A criança foi encontrada na casa de um dos agentes, que era usada como cativeiro.
A 11 de fevereiro, um empresário foi raptado na cidade de Maputo a poucos metros da Casa Militar, quartel responsável pela guarda do Presidente moçambicano, levantando suspeitas do envolvimento de alguns agentes no segundo caso de rapto concretizado até àquela data.
Outros casos de raptos contra empresários de origem asiática e seus familiares, envolvendo agentes da polícia, foram reportados na cidade e província de Maputo, Sofala e Nampula.
A onda de raptos de empresários em Moçambique começou em 2011 e é, frequentemente, confirmada a participação de polícias e magistrados, entre outros agentes do Estado, nessas redes, com ramificações que se estendem até a vizinha África do Sul.
A Polícia registou um total de 185 casos de raptos e pelo menos 288 pessoas foram detidas por suspeitas de envolvimento no crime desde 2011, anunciou o ministro do Interior, em março.
Desde Janeiro de 2023, as autoridades moçambicanas detiveram 38 pessoas envolvidas na onda de raptos no país, que registou um total de 13 casos no mesmo período, segundo dados oficiais.
Baixos salários podem estar na origem do problema
Analistas políticos moçambicanos, ouvidos pela VOA, consideram que as graves falhas no processo de recrutamento de candidatos a agentes, entre os quais, os baixos salários e a degradação moral da sociedade, podem estar a influenciar o envolvimento de membros nos crimes.
“Há problemas em cadeia, desde o recrutamento dos agentes policiais.

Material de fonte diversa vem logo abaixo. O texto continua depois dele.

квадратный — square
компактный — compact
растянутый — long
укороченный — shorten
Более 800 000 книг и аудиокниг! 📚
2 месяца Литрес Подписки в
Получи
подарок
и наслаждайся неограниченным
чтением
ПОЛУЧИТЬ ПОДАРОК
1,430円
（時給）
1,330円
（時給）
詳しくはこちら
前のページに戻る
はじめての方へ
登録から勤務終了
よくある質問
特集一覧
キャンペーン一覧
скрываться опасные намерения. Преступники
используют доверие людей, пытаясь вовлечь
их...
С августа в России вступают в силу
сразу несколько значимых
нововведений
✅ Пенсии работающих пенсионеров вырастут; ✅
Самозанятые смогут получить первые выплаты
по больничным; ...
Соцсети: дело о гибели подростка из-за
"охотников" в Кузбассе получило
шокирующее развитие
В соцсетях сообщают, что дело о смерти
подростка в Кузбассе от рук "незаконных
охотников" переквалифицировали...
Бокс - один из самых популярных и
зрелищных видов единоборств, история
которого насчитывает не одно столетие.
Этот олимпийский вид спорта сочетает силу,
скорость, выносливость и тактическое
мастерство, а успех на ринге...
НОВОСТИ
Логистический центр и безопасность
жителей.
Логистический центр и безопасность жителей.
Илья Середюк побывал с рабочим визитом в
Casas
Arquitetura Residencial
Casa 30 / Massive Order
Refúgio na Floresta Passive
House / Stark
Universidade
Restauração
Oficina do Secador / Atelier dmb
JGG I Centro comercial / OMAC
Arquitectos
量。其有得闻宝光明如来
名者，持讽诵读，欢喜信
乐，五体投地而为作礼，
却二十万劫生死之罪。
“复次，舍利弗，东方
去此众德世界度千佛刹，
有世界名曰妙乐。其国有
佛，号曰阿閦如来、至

É comum ouvir que ex-bandidos, ex-ladrões foram parar à corporação policial. Obviamente. que estes indivíduos jamais deixarão de praticar, mesmo não fazendo de forma direta, mas sim de forma indireta”, diz em declarações à Voz da América, Teotónio Pio, docente universitário.

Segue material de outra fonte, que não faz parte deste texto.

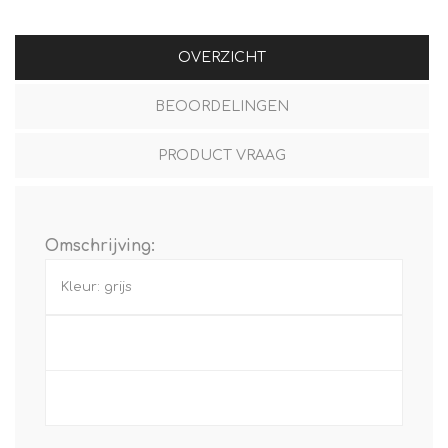
OVERZICHT
BEOORDELINGEN
PRODUCT VRAAG
Omschrijving:
Kleur: grijs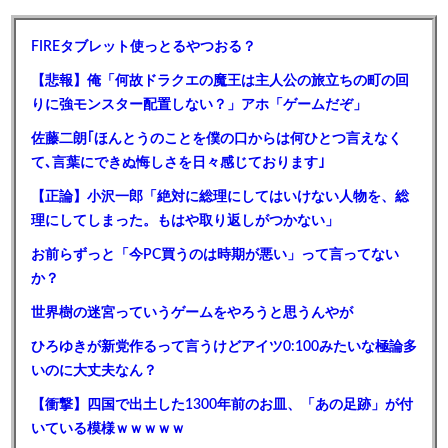
FIREタブレット使っとるやつおる？
【悲報】俺「何故ドラクエの魔王は主人公の旅立ちの町の回
りに強モンスター配置しない？」アホ「ゲームだぞ」
佐藤二朗｢ほんとうのことを僕の口からは何ひとつ言えなく
て､言葉にできぬ悔しさを日々感じております｣
【正論】小沢一郎「絶対に総理にしてはいけない人物を、総
理にしてしまった。もはや取り返しがつかない」
お前らずっと「今PC買うのは時期が悪い」って言ってない
か？
世界樹の迷宮っていうゲームをやろうと思うんやが
ひろゆきが新党作るって言うけどアイツ0:100みたいな極論多
いのに大丈夫なん？
【衝撃】四国で出土した1300年前のお皿、「あの足跡」が付
いている模様ｗｗｗｗｗ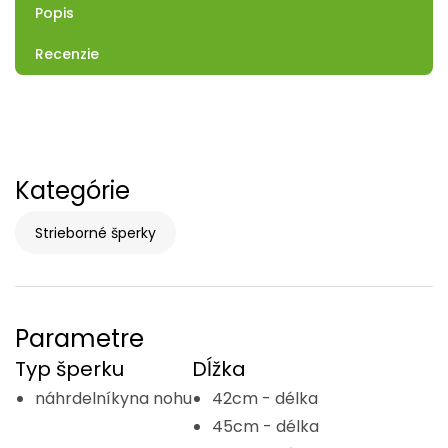
Popis
Recenzie
Kategórie
Strieborné šperky
Parametre
Typ šperku
Dĺžka
náhrdelníkyna nohu
42cm - délka
45cm - délka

Pio sugere que os candidatos sejam filtrados de acordo com o seu comportamento na sociedade. “Os crimes devem constituir preocupação de quem dirige a corporação, e nunca deveria apanhar sono ao ouvir dizer que todos os dias a nossa polícia está envolvida num ou noutro caso criminal neste país”, conclui.

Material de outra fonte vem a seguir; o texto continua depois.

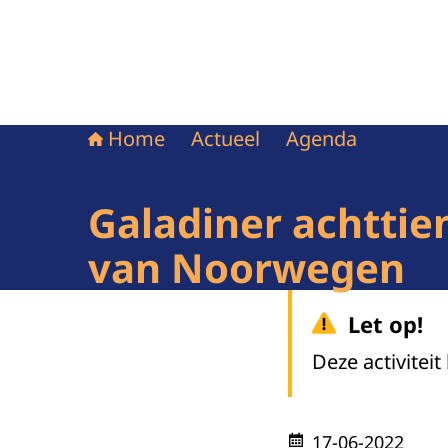
Home
Actueel
Agenda
Galadiner achttie
van Noorwegen
Let op!
Deze activiteit
17-06-2022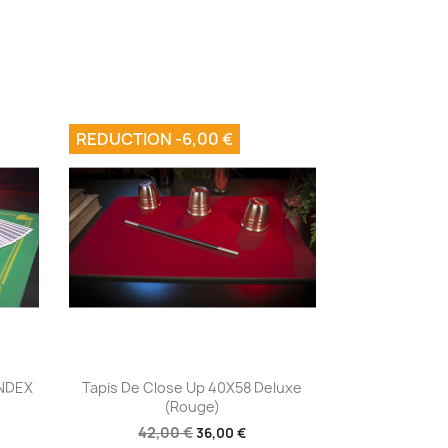
REDUCTION -6,00 €
Aperçu rapide

INDEX
Tapis De Close Up 40X58 Deluxe
(Rouge)
42,00 €
36,00 €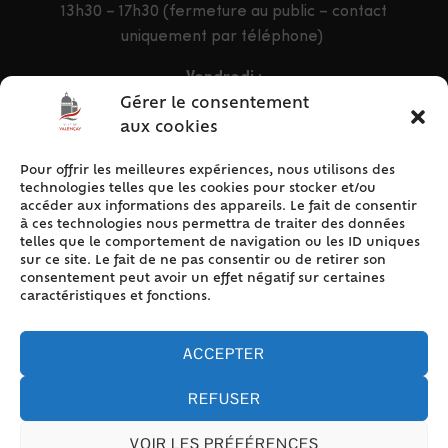
13h30 – 17h30 (fermeture au public – contact
uniquement par téléphone)
Vendredi :
9h – 12h & 13h30 – 16h30
Gérer le consentement
aux cookies
Pour offrir les meilleures expériences, nous utilisons des
ACCÈS RAPIDE
technologies telles que les cookies pour stocker et/ou
Accueil
accéder aux informations des appareils. Le fait de consentir
à ces technologies nous permettra de traiter des données
Contact
telles que le comportement de navigation ou les ID uniques
Plan du site
sur ce site. Le fait de ne pas consentir ou de retirer son
consentement peut avoir un effet négatif sur certaines
Mentions légales
caractéristiques et fonctions.
Traitement des données personnelles
Politique de cookies (UE)
ACCEPTER
REFUSER
VOIR LES PRÉFÉRENCES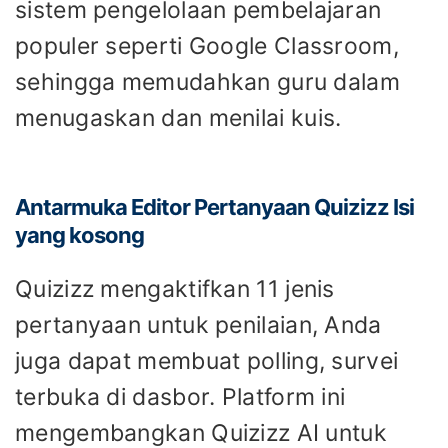
sistem pengelolaan pembelajaran
populer seperti Google Classroom,
sehingga memudahkan guru dalam
menugaskan dan menilai kuis.
Antarmuka Editor Pertanyaan Quizizz Isi
yang kosong
Quizizz mengaktifkan 11 jenis
pertanyaan untuk penilaian, Anda
juga dapat membuat polling, survei
terbuka di dasbor. Platform ini
mengembangkan Quizizz AI untuk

O também analista político, Martinho Marcos, defende o estabelecimento de um salário compatível na Polícia, "que possa desencorajar a aliança com grupos criminosos".
Na apresentação do seu informe anual ao Parlamento, a 24 de abril, a Procuradora-Geral de Moçambique, Beatriz Buchili, manifestou algum desagrado pelo facto de os pedidos de extradição dos supostos mandantes dos raptos, feitos às autoridades sul-africanas, não terem tido resposta.
"A título ilustrativo, foram submetidos 20 pedidos de extradição e auxilio judiciário mútuo na sua maioria há mais de um ano, alguns dos quais relativos a indivíduos identificados como mandantes do crime de rapto e entretanto não obtivemos respostas", afirmou Buchili.